Los fariseos le piden a Jesús cuándo llegará el Reino de Dios. Hicieron una pregunta similar también a los discípulos. Todos, en Israel, esperaban al mesías liberador. Y en el tiempo de Jesús esa espera era aún más viva, como demuestra la insistencia de los discípulos que encontramos en los Evangelios. Todos esperaban un reino como el de los poderosos de la tierra. Y no se daban cuenta de que el reino ya estaba entre ellos con aquel joven profeta. Jesús inauguraba el Reino de Dios en la tierra pero no "aparatosamente", es decir, no de forma imponente y espectacular. Efectivamente, nadie puede decir "está aquí" o "está allí", porque es de naturaleza espiritual, interior. No porque sea abstracto o vago, sino porque empieza por la conversión del corazón. Jesús mismo era el "tiempo nuevo" de la salvación: con su acción de curación y con su predicación luchaba contra el mal que perdía cada vez más terreno hasta la derrota definitiva a través de su muerte y resurrección. Por eso Jesús puede decir que el Reino de Dios "está entre vosotros", es decir, entre los que escuchan y ponen en práctica su palabra. Participar en el reino comporta también sufrimiento y dolor, como, por otra parte, le pasó también a Jesús. Aquellos días -y aquí Jesús se dirige claramente a los discípulos y no a los fariseos-, cuando la prueba será dura los discípulos querrán ver "uno solo de los días del Hijo del hombre", es decir, tener un poco de consuelo. Y no lo tendrán. Pero no por ello deben desviarse del camino del Maestro para seguirse a ellos mismos o a falsos ídolos que van apareciendo. Jesús advierte a los discípulos que no busquen "aquí o allá" al Mesías. Él es el único Señor al que deben seguir. El Evangelio se presenta como un "relámpago fulgurante que brilla de un extremo a otro del cielo"; su proclamación rompe la oscuridad del mundo y revela el rostro de Jesús. Bienaventurados seremos si nos dejamos cegar por esta palabra de salvación y no por otras habladurías vacías.

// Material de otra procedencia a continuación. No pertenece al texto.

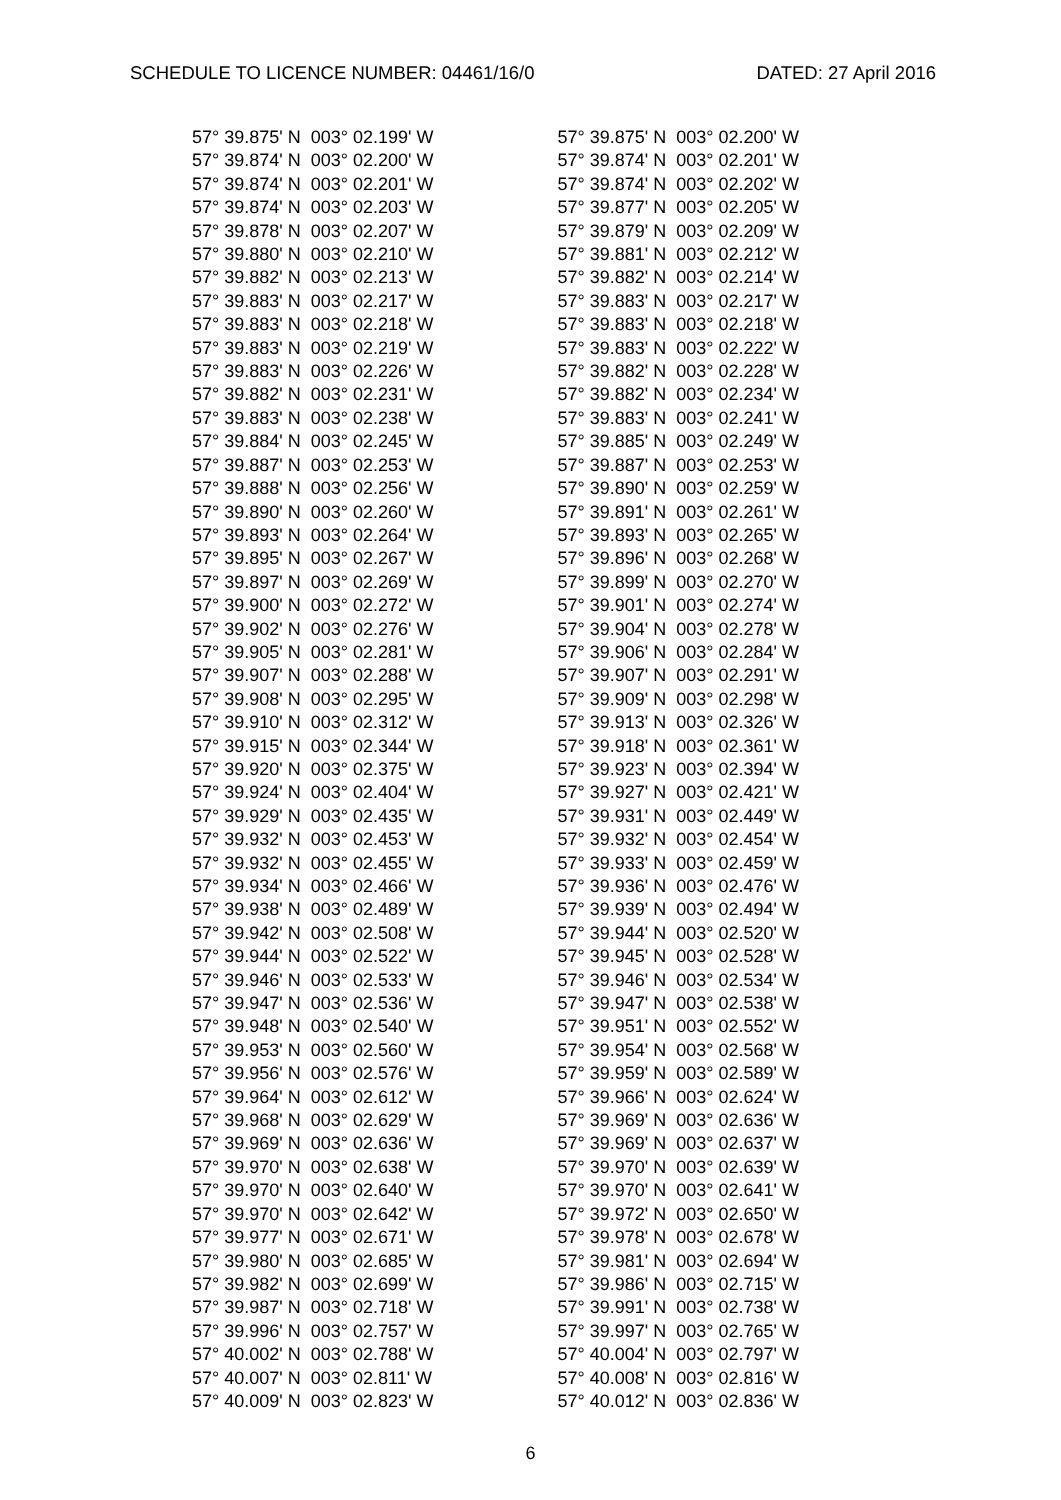SCHEDULE TO LICENCE NUMBER: 04461/16/0 DATED: 27 April 2016
| 57° 39.875' N | 003° 02.199' W |
| 57° 39.874' N | 003° 02.200' W |
| 57° 39.874' N | 003° 02.201' W |
| 57° 39.874' N | 003° 02.203' W |
| 57° 39.878' N | 003° 02.207' W |
| 57° 39.880' N | 003° 02.210' W |
| 57° 39.882' N | 003° 02.213' W |
| 57° 39.883' N | 003° 02.217' W |
| 57° 39.883' N | 003° 02.218' W |
| 57° 39.883' N | 003° 02.219' W |
| 57° 39.883' N | 003° 02.226' W |
| 57° 39.882' N | 003° 02.231' W |
| 57° 39.883' N | 003° 02.238' W |
| 57° 39.884' N | 003° 02.245' W |
| 57° 39.887' N | 003° 02.253' W |
| 57° 39.888' N | 003° 02.256' W |
| 57° 39.890' N | 003° 02.260' W |
| 57° 39.893' N | 003° 02.264' W |
| 57° 39.895' N | 003° 02.267' W |
| 57° 39.897' N | 003° 02.269' W |
| 57° 39.900' N | 003° 02.272' W |
| 57° 39.902' N | 003° 02.276' W |
| 57° 39.905' N | 003° 02.281' W |
| 57° 39.907' N | 003° 02.288' W |
| 57° 39.908' N | 003° 02.295' W |
| 57° 39.910' N | 003° 02.312' W |
| 57° 39.915' N | 003° 02.344' W |
| 57° 39.920' N | 003° 02.375' W |
| 57° 39.924' N | 003° 02.404' W |
| 57° 39.929' N | 003° 02.435' W |
| 57° 39.932' N | 003° 02.453' W |
| 57° 39.932' N | 003° 02.455' W |
| 57° 39.934' N | 003° 02.466' W |
| 57° 39.938' N | 003° 02.489' W |
| 57° 39.942' N | 003° 02.508' W |
| 57° 39.944' N | 003° 02.522' W |
| 57° 39.946' N | 003° 02.533' W |
| 57° 39.947' N | 003° 02.536' W |
| 57° 39.948' N | 003° 02.540' W |
| 57° 39.953' N | 003° 02.560' W |
| 57° 39.956' N | 003° 02.576' W |
| 57° 39.964' N | 003° 02.612' W |
| 57° 39.968' N | 003° 02.629' W |
| 57° 39.969' N | 003° 02.636' W |
| 57° 39.970' N | 003° 02.638' W |
| 57° 39.970' N | 003° 02.640' W |
| 57° 39.970' N | 003° 02.642' W |
| 57° 39.977' N | 003° 02.671' W |
| 57° 39.980' N | 003° 02.685' W |
| 57° 39.982' N | 003° 02.699' W |
| 57° 39.987' N | 003° 02.718' W |
| 57° 39.996' N | 003° 02.757' W |
| 57° 40.002' N | 003° 02.788' W |
| 57° 40.007' N | 003° 02.811' W |
| 57° 40.009' N | 003° 02.823' W |
| 57° 39.875' N | 003° 02.200' W |
| 57° 39.874' N | 003° 02.201' W |
| 57° 39.874' N | 003° 02.202' W |
| 57° 39.877' N | 003° 02.205' W |
| 57° 39.879' N | 003° 02.209' W |
| 57° 39.881' N | 003° 02.212' W |
| 57° 39.882' N | 003° 02.214' W |
| 57° 39.883' N | 003° 02.217' W |
| 57° 39.883' N | 003° 02.218' W |
| 57° 39.883' N | 003° 02.222' W |
| 57° 39.882' N | 003° 02.228' W |
| 57° 39.882' N | 003° 02.234' W |
| 57° 39.883' N | 003° 02.241' W |
| 57° 39.885' N | 003° 02.249' W |
| 57° 39.887' N | 003° 02.253' W |
| 57° 39.890' N | 003° 02.259' W |
| 57° 39.891' N | 003° 02.261' W |
| 57° 39.893' N | 003° 02.265' W |
| 57° 39.896' N | 003° 02.268' W |
| 57° 39.899' N | 003° 02.270' W |
| 57° 39.901' N | 003° 02.274' W |
| 57° 39.904' N | 003° 02.278' W |
| 57° 39.906' N | 003° 02.284' W |
| 57° 39.907' N | 003° 02.291' W |
| 57° 39.909' N | 003° 02.298' W |
| 57° 39.913' N | 003° 02.326' W |
| 57° 39.918' N | 003° 02.361' W |
| 57° 39.923' N | 003° 02.394' W |
| 57° 39.927' N | 003° 02.421' W |
| 57° 39.931' N | 003° 02.449' W |
| 57° 39.932' N | 003° 02.454' W |
| 57° 39.933' N | 003° 02.459' W |
| 57° 39.936' N | 003° 02.476' W |
| 57° 39.939' N | 003° 02.494' W |
| 57° 39.944' N | 003° 02.520' W |
| 57° 39.945' N | 003° 02.528' W |
| 57° 39.946' N | 003° 02.534' W |
| 57° 39.947' N | 003° 02.538' W |
| 57° 39.951' N | 003° 02.552' W |
| 57° 39.954' N | 003° 02.568' W |
| 57° 39.959' N | 003° 02.589' W |
| 57° 39.966' N | 003° 02.624' W |
| 57° 39.969' N | 003° 02.636' W |
| 57° 39.969' N | 003° 02.637' W |
| 57° 39.970' N | 003° 02.639' W |
| 57° 39.970' N | 003° 02.641' W |
| 57° 39.972' N | 003° 02.650' W |
| 57° 39.978' N | 003° 02.678' W |
| 57° 39.981' N | 003° 02.694' W |
| 57° 39.986' N | 003° 02.715' W |
| 57° 39.991' N | 003° 02.738' W |
| 57° 39.997' N | 003° 02.765' W |
| 57° 40.004' N | 003° 02.797' W |
| 57° 40.008' N | 003° 02.816' W |
| 57° 40.012' N | 003° 02.836' W |
6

La oración es el corazón de la vida de la Comunidad de Sant’Egidio, su primera “obra”. Cuando termina el día todas las Comunidades, tanto si son grandes como si son pequeñas, se reúnen alrededor del Señor para escuchar su Palabra y dirigirse a Él en su invocación. Los discípulos no pueden sino estar a los pies de Jesús, como María de Betania, para elegir la “mejor parte” (Lc 10,42) y aprender de Él sus mismos sentimientos (cfr. Flp 2,5).

Siempre que la Comunidad vuelve al Señor, hace suya la súplica del discípulo anónimo: “¡Señor, enséñanos a orar” (Lc 11,1). Y Jesús, maestro de oración, continúa contestando: “Cuando oréis, decid: Abbá, Padre”.

Cuando oramos, aunque lo hagamos dentro de nuestro corazón, nunca estamos aislados ni somos huérfanos, porque somos en todo momento miembros de la familia del Señor. En la oración común se ve claramente, además del misterio de la filiación, el de la fraternidad.

Las Comunidades de Sant'Egidio que hay por el mundo se reúnen en los distintos lugares que destinan a la oración y presentan al Señor las esperanzas y los dolores de los hombres y mujeres “vejados y abatidos” de los que habla el Evangelio (Mt 9,37). En aquella gente de entonces se incluyen los habitantes de las ciudades contemporáneas, los pobres que son marginados de la vida, todos aquellos que esperan que alguien les contrate (cfr. Mt 20).

La oración común recoge el grito, la aspiración, el deseo de paz, de curación, de sentido de la vida y de salvación que hay en los hombres y las mujeres de este mundo. La oración nunca es vacía. Sube incesante al Señor para que el llanto se transforme en alegría, la desesperación en felicidad, la angustia en esperanza y la soledad en comunión. Y para que el Reino de Dios llegue pronto a los hombres.